Je prédis que le résultat sera que le PLR sera sévèrement pénalisé aux élections et deviendra aussi insignifiant que le PDC. (C'est dire). Alors que l'UDC, s'il perdra bien quelques voix à cause du refus d'apparentement, sera à peine égratigné.

De toute façon les stratèges du PLR devraient comprendre que l'UDC a atteint une telle masse critique qu'il est incontournable, in-marginalisable. Il est devenu le pot de fer. Si le pot de terre PLR s'y attaque, il va se briser lui-même. On le voit bien.

De toute façon la thématique actuelle de l'UDC est tellement en phase avec le sentiment de l'opinion, inquiète de la libre circulation sans frein, que l'UDC est actuellement imbattable.

C'est très simple : le PLR ne peut pas survivre s'il se refuse à être un junior partner de l'UDC. Bien sur, pour un ancien parti historique de gouvernement c'est dur à avaler. Mais le PLR doit se résigner à la réalité. Il n'est plus l'arbitre. Absolument plus. Définitivement plus.
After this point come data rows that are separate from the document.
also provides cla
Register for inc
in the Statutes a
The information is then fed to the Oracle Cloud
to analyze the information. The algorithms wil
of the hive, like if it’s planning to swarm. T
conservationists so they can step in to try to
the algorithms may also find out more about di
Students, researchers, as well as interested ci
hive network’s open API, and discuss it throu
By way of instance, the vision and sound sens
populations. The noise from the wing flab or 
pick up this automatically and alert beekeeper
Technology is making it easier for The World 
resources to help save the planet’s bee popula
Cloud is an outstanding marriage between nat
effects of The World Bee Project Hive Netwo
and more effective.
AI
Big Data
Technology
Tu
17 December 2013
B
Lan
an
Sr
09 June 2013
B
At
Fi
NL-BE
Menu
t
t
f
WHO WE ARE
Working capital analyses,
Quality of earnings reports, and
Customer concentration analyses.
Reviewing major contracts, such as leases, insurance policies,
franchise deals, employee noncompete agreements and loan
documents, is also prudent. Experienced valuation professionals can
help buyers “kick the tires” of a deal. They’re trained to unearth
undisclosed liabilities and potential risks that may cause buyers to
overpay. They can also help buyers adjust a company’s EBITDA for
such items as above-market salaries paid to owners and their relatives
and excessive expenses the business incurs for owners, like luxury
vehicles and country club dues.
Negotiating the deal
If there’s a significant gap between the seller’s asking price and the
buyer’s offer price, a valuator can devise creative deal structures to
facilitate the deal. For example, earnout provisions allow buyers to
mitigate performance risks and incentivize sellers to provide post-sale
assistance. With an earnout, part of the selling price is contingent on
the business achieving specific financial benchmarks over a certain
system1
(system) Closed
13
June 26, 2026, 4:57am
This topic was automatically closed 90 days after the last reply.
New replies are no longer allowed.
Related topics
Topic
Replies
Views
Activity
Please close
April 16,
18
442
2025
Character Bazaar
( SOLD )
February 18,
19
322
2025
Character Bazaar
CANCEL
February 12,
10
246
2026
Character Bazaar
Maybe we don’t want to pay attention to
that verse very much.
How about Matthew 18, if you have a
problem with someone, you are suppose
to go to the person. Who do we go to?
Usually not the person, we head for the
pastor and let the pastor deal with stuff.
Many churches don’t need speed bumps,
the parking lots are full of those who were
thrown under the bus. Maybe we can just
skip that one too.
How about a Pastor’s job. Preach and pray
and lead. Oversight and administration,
Avant que le PLR ne commence cette politique suicidaire, mon pronostic était que ce serait surtout le PDC qui saignerait aux prochaines élections, par l'effet boomerang de l'intrigue du douze décembre 2007. (Ce puputsch qui a refusé la réelection - pour la première fois depuis la fondation de la Suisse moderne - d'un conseiller fédéral sortant). Je pensais que comme le PLR ce jour là avait été, au moins en apparence, loyal envers son allié UDC, il serait moins pénalisé que le PDC qui, dans cette affaire, est clairement apparu comme le Judas.

Si le PLR était resté loyal à l'UDC, je pense qu'il se serait maintenu cet automne. Mais là, il va être laminé et il donne une chance inespérée au PDC de s'en sortir un peu moins mal que prévu.

Reste à savoir pour quelle raison le PLR s'est lancé dans cette politique suicidaire. Vous nous indiquez discrètement la clé du mystère en parlant de compas et d'équerre. Les gardiens du temple sont en train de commettre un impair "epochal", comme dirait nos confédérés, par une sorte de vieux réflexe de Pavlov "front républicain" style troisième république. "A moi les enfants de la veuve, la république est en danger!" Moyennant quoi les frères, qui ont toujours eu beaucoup d'influence au parti radical (et même libélral), ont enjoint Pelli de se lancer dans cette voie suicidaire.

Les temps ont changé. On n'est plus dans l'époque de la défense républicaine. L'UDC - c'est là la grande erreur d'analyse - n'est pas antirépublicain, ou du moins elle est sociologiquement la vraie continuation du parti radical. Donc cette manoeuvre anachronique va se planter dans les grandes largeurs.

Écrit par : initié | 22/09/2011

@Initié, très intéressants, vos propos sur l'anachronisme. Je le pense aussi, et ce serait essentiel de trouver les sources de cette difficulté qu'ont actuellement tous les partis à reconnaître leur électorat, ou à reconnaître que celui-ci a évolué. Cela donne des taux d'abstention impressionnantes, et, par manque de propositions sur les problèmes qui le concernent(ou à cause de tabous politiquement corrects), nombreux sont ceux qui intègrent le parti "des pêcheurs à la ligne".